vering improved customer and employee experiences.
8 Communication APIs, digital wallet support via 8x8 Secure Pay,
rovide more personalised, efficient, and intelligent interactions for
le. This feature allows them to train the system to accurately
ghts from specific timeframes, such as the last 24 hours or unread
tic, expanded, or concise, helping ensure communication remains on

•••

> _WORK TASK_:
Copy the whole of the data above exactly.

> _ANSWER FOR THIS EXERCISE_:
vering improved customer and employee experiences.
8 Communication APIs, digital wallet support via 8x8 Secure Pay,
rovide more personalised, efficient, and intelligent interactions for
le. This feature allows them to train the system to accurately
ghts from specific timeframes, such as the last 24 hours or unread
tic, expanded, or concise, helping ensure communication remains on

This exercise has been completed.